As previously discussed, Figure 3 clearly demonstrates the bandwidth bottleneck caused by the limitations of the 10 Mbps Ethernet, even when more than one is used together. As all the disk traffic is forced to go between processors, the total sustained file transfer bandwidth is throttled down to that capable of being supported by the network, about 1.7 MBytes per second. This is a degradation of greater than a factor of 4 over the best concurrent local disk file transfer rate. It should be noted that a higher aggregate local file transfer bandwidth could be achieved than was done in the actual experiment. To hold the traffic demand constant and at the same time avoid processing node contention, each processor was used only in the role of either a producer or consumer of a file and not both.
The operational behavior of the Fast Ethernet based system is not only better than the prototype system, it performs in a new regime, one that achieves a balance between the demands of the parallel disk array throughput and the capacity of the interprocessor communications to support concurrent remote file transfers. Figure 5 shows the sustained throughput of the system as the seven concurrent file transfers range from entirely local to entirely remote. While the corresponding curves for the Beowulf prototype drop dramatically as file copies become exclusively remote, constrained by the 10 Mbps Ethernets, the Fast Ethernet based system experiences only a small degradation in system file transfer throughput. Instead of the loss of a factor of 4 to 5, the throughput degrades only about 20% across the range of tests.
Figure 6: Beowulf Disk Bandwidth Comparison
(2 channels, Total of 7 local and remote files)

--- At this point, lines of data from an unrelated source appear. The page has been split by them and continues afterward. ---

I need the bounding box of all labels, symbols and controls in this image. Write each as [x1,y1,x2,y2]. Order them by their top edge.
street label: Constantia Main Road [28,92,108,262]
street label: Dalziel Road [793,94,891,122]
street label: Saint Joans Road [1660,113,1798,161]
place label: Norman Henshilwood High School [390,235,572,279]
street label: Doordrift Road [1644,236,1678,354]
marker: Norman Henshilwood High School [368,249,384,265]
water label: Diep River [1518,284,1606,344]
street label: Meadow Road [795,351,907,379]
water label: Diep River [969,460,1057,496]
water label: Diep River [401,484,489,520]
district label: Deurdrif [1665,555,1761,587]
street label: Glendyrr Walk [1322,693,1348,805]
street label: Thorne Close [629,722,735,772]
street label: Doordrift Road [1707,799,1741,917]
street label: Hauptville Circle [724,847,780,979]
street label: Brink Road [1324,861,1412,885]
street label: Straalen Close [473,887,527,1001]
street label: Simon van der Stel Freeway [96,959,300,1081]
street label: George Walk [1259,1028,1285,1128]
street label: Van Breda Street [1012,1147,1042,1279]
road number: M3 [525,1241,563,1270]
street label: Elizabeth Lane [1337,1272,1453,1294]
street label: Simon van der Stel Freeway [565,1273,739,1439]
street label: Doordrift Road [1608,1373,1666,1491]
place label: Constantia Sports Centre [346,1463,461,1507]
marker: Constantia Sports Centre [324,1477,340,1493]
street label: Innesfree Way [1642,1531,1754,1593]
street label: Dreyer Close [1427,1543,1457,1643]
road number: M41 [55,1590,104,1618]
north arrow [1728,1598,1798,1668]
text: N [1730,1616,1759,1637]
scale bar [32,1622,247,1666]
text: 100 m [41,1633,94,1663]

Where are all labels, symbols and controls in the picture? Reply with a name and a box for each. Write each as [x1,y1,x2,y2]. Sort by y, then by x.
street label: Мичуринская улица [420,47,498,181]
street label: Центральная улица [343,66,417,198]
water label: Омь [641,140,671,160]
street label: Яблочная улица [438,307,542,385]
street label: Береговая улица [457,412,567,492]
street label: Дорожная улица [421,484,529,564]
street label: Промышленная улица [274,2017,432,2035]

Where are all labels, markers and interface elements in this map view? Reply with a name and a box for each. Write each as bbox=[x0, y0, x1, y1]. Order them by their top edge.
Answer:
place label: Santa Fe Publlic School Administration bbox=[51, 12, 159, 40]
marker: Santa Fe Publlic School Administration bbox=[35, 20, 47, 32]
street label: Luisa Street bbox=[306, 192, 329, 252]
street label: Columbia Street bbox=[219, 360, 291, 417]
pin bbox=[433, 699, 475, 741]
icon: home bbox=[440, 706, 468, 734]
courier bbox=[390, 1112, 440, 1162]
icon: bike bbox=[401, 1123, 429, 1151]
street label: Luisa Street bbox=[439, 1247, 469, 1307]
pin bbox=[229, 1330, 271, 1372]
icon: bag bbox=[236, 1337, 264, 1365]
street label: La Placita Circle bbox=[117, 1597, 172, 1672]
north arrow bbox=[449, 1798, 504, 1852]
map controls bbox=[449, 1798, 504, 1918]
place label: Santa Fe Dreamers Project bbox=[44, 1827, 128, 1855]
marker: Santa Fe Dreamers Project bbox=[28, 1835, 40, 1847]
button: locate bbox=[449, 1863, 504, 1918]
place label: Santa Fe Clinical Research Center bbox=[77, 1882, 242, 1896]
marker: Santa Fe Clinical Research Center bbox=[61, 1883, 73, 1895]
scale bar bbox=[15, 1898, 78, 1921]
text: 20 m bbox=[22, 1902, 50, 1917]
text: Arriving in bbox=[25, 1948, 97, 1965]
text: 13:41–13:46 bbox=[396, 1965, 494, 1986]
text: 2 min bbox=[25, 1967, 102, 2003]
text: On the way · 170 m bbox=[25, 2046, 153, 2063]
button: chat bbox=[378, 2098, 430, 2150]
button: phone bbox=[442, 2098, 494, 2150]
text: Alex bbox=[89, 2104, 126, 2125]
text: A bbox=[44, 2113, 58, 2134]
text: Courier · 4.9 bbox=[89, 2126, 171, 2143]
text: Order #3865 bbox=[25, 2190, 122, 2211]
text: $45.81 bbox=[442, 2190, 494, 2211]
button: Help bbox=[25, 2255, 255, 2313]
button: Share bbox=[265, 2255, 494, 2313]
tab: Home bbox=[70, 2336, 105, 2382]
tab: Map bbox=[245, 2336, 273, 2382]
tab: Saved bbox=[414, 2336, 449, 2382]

The comparative behavior is best represented in Figure 6. Here, the curves in Figures 3 and 5 for the single case of 2 MByte file transfers is repeated to expose the differences between the 10 Mbps and 100 Mbps Ethernet channels. Even where all the file copies are to their respective local disks, a significant file transfer throughput gain is achieved. This has nothing to do with the networks and is entirely a consequence of the processing node. The improved processor architecture of the Pentium versus the 80486 and the superior properties of the PCI bus [5] with respect to the VESA-local bus combine to provide a performance gain of about 62%. The relative gain increases to a 550% when all file copies are remote at a system cost increase of about 14% for the Fast Ethernet channels.